*What you will do*: Looking at the material below, count the lines that contain "still" and answer with the count only.

*Data excerpt*:
▼▼▼

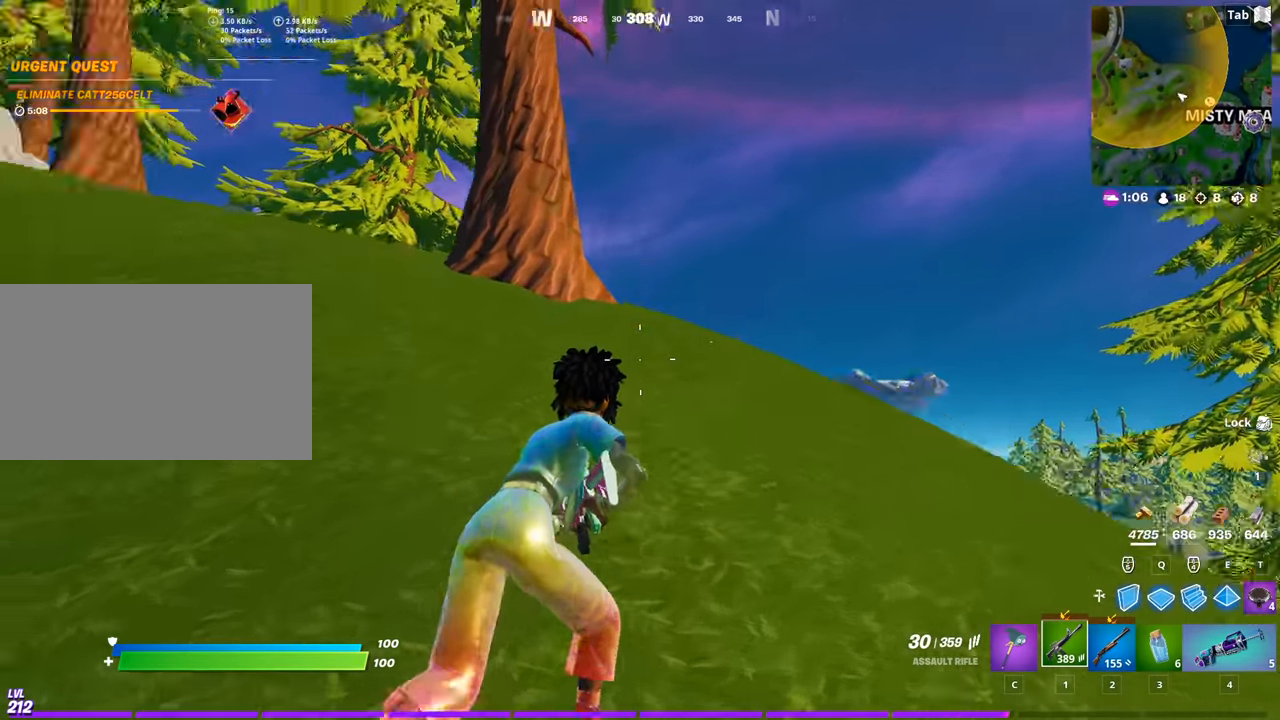
{"keys": ["d", "w"], "mouse": [], "mouse_move": "still", "events": []}
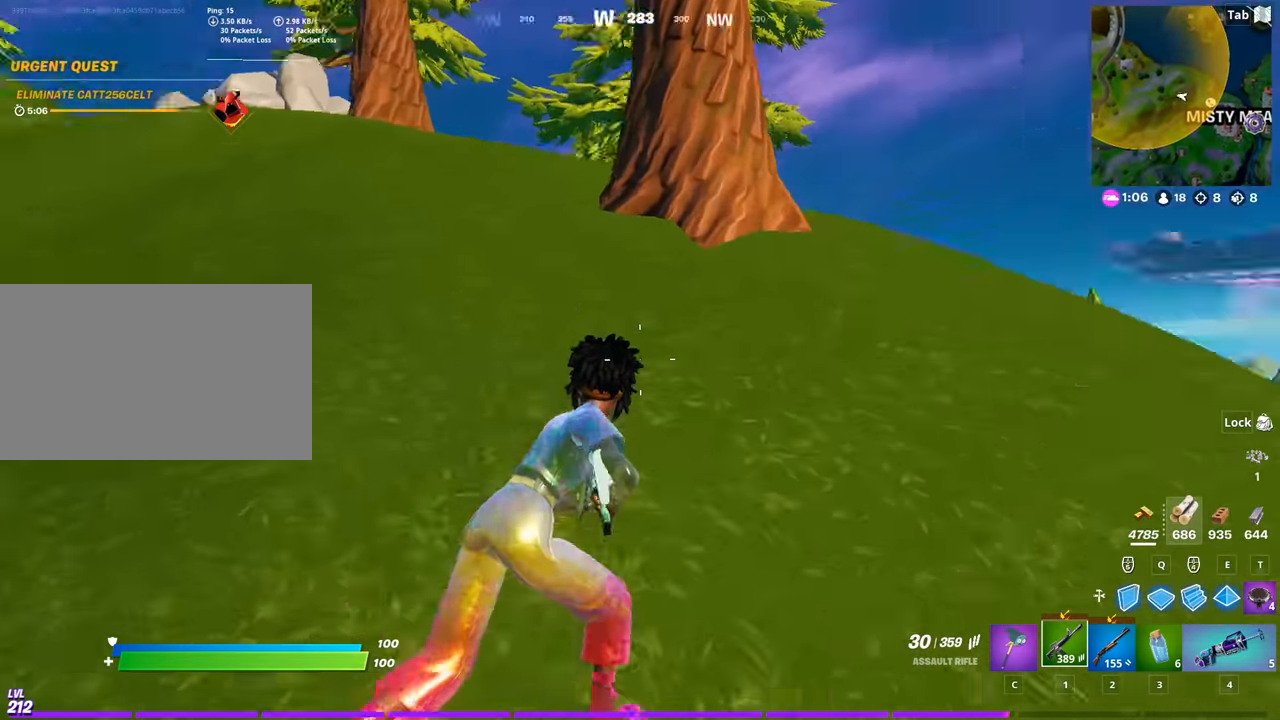
{"keys": ["a", "w"], "mouse": [], "mouse_move": "still", "events": [[117, "d", "up"], [484, "a", "down"]]}
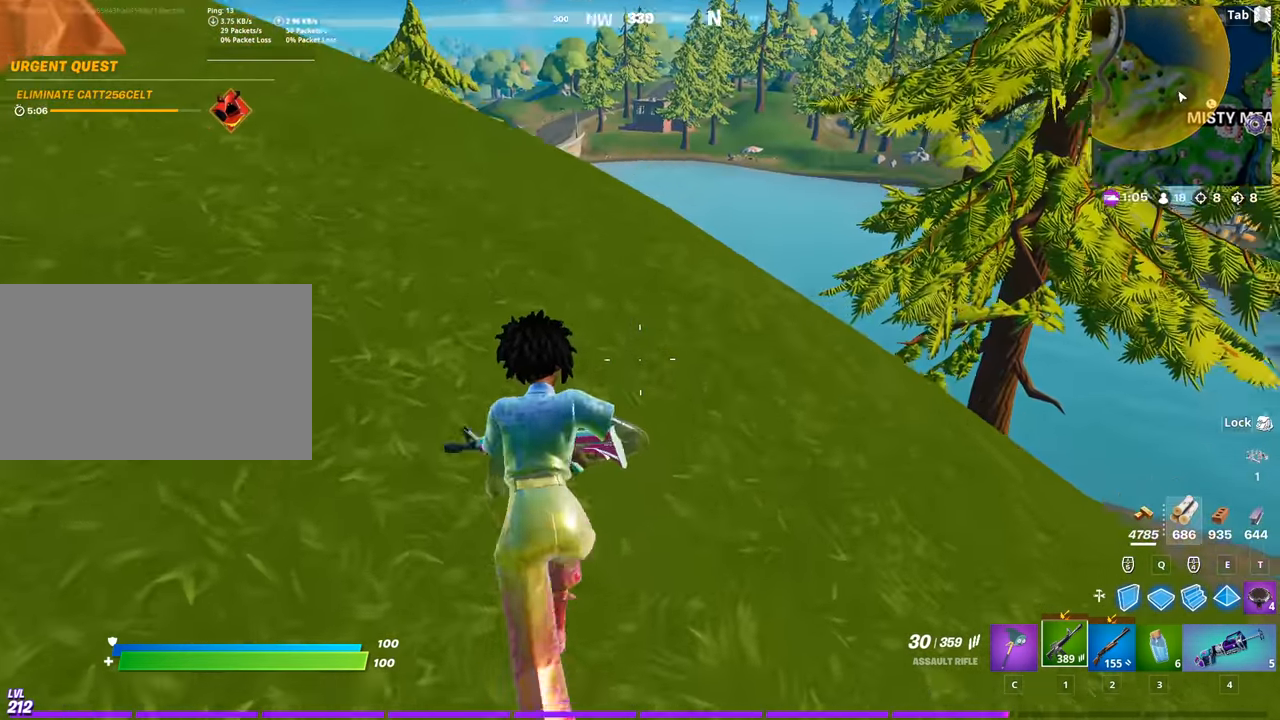
{"keys": ["a", "space", "w"], "mouse": [], "mouse_move": "up", "events": [[317, "space", "down"]]}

▲▲▲

*The completed task*: 2